◆ **What is needed**: Some lines in the data below hold the string "iteration". Report how many, as a bare number.

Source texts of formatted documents
== Segment start ==

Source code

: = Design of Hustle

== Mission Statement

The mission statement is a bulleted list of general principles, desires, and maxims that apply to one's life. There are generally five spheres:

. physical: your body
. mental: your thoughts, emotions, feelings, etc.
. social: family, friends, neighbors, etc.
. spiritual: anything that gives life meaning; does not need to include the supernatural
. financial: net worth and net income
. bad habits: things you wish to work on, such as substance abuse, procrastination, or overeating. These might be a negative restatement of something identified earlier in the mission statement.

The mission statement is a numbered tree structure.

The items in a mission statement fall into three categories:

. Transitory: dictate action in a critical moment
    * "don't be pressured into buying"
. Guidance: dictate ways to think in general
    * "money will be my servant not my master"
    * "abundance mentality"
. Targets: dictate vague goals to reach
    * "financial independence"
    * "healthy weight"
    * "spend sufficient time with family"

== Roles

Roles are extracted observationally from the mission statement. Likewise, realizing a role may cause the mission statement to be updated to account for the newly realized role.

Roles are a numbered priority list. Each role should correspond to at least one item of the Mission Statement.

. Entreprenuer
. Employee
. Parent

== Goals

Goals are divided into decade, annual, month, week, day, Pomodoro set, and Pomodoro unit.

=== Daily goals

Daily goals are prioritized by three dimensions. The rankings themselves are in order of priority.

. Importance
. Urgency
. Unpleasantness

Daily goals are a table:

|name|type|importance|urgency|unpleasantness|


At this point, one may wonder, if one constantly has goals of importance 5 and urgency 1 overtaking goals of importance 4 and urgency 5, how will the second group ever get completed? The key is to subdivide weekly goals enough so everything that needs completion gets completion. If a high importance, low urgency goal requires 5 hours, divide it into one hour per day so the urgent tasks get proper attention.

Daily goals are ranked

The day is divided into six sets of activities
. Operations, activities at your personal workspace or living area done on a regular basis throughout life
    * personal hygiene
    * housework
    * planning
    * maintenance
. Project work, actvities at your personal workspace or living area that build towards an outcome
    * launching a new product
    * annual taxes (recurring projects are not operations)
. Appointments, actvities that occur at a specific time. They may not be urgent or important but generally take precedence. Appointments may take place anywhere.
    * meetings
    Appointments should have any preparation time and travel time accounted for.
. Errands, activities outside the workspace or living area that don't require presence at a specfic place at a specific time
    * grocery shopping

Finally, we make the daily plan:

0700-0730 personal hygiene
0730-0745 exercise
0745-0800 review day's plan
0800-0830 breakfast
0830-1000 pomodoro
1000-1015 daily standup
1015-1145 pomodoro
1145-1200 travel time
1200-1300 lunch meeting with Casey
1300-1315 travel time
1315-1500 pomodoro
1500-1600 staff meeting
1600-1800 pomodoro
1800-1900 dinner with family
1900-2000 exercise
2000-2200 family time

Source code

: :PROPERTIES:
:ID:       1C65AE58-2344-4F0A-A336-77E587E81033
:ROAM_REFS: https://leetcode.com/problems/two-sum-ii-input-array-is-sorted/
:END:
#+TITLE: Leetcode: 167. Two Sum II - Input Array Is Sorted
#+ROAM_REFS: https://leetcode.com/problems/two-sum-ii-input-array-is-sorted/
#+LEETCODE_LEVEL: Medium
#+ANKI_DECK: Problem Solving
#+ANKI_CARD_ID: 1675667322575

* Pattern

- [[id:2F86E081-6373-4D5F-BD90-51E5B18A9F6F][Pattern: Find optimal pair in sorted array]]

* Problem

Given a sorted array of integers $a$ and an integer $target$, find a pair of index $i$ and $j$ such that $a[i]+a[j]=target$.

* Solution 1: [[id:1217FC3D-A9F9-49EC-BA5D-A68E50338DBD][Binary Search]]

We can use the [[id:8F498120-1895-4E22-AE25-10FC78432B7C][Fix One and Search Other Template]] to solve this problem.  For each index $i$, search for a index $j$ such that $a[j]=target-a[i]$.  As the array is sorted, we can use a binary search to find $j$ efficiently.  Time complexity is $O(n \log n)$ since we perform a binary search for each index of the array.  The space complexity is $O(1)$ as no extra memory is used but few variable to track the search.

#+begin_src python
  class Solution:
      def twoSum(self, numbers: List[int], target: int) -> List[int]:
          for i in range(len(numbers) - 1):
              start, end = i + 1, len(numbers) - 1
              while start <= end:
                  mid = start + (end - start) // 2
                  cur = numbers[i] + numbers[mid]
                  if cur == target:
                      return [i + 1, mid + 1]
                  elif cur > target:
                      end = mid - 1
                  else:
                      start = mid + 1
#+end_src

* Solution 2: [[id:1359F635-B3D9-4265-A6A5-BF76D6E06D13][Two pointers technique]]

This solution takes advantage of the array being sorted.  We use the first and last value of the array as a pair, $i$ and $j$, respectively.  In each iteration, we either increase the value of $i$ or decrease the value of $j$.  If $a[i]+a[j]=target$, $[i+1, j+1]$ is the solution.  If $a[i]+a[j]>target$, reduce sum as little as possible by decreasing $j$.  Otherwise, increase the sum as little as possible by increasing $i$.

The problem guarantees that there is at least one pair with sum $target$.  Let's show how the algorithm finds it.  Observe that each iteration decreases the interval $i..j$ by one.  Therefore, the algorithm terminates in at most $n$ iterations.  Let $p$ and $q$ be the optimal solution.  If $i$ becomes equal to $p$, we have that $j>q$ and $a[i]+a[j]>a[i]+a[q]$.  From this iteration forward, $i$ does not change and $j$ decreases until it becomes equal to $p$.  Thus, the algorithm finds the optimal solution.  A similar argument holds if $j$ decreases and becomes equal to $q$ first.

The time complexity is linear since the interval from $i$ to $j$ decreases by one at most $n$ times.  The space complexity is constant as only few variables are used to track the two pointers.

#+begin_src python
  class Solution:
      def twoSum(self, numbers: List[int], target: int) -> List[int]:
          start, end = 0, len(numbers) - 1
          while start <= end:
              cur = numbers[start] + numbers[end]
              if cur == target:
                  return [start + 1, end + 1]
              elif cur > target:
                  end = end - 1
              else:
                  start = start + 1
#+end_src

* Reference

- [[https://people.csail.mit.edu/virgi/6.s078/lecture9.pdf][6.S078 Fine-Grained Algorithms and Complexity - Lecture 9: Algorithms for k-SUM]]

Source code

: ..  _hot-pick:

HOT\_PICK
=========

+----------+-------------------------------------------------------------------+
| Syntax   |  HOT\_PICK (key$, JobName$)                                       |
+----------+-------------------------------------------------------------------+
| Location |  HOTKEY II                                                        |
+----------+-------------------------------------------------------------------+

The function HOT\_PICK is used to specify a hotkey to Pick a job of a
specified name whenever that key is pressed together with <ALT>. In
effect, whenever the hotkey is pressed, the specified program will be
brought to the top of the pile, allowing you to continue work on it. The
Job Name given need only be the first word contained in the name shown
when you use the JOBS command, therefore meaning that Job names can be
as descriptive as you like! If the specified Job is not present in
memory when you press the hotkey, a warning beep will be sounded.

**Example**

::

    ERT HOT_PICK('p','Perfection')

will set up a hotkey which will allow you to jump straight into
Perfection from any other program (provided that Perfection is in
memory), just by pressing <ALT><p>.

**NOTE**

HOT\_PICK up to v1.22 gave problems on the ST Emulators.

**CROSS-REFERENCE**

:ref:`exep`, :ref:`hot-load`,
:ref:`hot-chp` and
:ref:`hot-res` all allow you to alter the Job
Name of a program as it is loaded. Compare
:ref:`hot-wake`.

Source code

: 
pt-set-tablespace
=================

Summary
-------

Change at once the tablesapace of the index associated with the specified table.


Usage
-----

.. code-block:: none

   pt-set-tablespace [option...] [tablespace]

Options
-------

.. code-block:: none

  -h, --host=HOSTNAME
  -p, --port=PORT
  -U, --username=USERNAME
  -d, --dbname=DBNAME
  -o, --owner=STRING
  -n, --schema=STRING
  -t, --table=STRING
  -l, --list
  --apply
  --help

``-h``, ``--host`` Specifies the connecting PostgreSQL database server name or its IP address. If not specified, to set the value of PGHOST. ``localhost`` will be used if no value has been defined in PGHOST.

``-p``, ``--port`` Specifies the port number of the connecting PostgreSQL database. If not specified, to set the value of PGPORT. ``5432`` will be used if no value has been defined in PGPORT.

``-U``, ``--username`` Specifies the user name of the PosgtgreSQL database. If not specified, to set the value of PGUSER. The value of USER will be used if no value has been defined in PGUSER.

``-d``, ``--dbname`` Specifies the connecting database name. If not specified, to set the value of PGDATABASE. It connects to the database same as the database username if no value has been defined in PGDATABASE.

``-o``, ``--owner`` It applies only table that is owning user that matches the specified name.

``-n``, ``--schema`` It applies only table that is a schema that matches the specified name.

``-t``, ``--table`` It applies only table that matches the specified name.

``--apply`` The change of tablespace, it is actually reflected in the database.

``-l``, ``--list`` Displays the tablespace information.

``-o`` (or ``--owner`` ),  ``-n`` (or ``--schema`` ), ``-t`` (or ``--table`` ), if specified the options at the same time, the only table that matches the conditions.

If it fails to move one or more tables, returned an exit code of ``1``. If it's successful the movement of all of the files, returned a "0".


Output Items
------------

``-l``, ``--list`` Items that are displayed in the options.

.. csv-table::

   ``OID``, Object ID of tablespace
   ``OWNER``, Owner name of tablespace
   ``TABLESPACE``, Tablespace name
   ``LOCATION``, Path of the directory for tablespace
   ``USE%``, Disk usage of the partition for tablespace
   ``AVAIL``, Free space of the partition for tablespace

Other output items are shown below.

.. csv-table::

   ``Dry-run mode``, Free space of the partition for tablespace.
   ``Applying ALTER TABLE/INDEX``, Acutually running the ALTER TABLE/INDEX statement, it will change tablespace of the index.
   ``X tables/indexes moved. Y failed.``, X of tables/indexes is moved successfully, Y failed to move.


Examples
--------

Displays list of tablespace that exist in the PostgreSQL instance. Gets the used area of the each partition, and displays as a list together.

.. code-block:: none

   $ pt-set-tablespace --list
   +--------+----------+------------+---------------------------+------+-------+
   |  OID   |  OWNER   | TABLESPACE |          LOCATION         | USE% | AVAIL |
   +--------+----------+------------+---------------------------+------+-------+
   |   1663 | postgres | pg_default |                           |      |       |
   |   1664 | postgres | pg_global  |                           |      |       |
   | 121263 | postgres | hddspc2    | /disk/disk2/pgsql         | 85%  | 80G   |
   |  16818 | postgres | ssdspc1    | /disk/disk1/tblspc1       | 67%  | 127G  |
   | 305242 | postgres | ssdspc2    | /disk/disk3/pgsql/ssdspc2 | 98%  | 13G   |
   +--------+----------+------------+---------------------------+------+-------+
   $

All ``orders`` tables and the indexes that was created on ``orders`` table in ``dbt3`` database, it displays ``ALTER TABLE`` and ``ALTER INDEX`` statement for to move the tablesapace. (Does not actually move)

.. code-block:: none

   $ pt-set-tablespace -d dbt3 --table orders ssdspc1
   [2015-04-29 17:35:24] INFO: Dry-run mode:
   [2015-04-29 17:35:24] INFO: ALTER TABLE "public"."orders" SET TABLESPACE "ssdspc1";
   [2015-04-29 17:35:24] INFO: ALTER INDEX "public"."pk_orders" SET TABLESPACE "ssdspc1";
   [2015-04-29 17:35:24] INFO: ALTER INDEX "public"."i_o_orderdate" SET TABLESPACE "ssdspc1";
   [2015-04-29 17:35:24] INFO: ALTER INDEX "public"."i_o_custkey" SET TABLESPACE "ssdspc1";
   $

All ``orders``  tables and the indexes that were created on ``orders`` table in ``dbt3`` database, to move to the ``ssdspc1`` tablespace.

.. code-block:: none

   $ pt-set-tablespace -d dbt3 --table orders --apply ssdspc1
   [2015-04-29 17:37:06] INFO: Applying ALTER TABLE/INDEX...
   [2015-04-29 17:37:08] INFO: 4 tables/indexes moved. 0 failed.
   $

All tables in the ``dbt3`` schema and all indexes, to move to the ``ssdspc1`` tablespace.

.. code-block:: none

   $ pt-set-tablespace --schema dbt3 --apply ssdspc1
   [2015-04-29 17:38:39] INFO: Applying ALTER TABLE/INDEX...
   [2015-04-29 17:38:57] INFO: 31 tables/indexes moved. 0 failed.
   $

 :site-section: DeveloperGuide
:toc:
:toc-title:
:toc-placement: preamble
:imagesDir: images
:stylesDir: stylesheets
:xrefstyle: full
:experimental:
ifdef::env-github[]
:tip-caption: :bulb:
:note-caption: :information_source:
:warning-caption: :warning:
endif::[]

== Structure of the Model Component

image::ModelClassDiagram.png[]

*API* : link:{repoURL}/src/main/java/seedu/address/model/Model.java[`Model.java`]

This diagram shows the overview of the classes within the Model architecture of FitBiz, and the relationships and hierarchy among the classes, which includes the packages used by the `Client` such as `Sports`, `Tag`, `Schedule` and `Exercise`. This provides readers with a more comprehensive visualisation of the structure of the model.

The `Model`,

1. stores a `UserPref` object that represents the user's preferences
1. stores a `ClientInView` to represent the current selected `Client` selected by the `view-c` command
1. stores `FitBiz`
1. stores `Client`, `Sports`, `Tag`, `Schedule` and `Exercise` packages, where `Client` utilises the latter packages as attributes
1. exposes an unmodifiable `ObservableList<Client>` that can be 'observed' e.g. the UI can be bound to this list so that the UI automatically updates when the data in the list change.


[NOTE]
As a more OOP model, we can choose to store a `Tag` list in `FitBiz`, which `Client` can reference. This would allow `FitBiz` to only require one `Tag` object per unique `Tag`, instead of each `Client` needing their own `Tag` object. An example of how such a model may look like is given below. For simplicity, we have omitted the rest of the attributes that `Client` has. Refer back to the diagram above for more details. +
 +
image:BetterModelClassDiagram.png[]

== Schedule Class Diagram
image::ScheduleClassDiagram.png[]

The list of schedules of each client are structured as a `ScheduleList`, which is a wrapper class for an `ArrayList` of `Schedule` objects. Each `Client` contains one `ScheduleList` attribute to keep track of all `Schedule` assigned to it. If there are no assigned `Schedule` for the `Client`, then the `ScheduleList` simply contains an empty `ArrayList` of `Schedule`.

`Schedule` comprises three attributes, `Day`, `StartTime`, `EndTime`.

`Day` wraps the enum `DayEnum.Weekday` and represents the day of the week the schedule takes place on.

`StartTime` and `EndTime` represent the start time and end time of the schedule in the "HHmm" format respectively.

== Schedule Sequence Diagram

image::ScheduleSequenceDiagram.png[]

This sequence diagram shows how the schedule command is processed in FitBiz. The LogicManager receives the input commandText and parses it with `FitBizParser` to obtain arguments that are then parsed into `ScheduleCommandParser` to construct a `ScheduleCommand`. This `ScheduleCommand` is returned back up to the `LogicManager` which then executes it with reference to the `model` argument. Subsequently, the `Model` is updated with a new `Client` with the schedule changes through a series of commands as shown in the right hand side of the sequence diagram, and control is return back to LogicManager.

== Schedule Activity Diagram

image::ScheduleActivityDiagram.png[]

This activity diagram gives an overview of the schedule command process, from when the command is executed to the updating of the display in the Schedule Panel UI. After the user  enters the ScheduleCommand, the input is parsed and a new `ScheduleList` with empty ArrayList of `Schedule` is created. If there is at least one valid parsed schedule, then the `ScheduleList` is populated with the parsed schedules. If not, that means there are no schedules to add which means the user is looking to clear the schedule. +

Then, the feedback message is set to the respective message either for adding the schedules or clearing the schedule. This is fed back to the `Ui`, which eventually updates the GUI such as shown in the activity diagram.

== Segment end ==

◆ **Answer section**: 2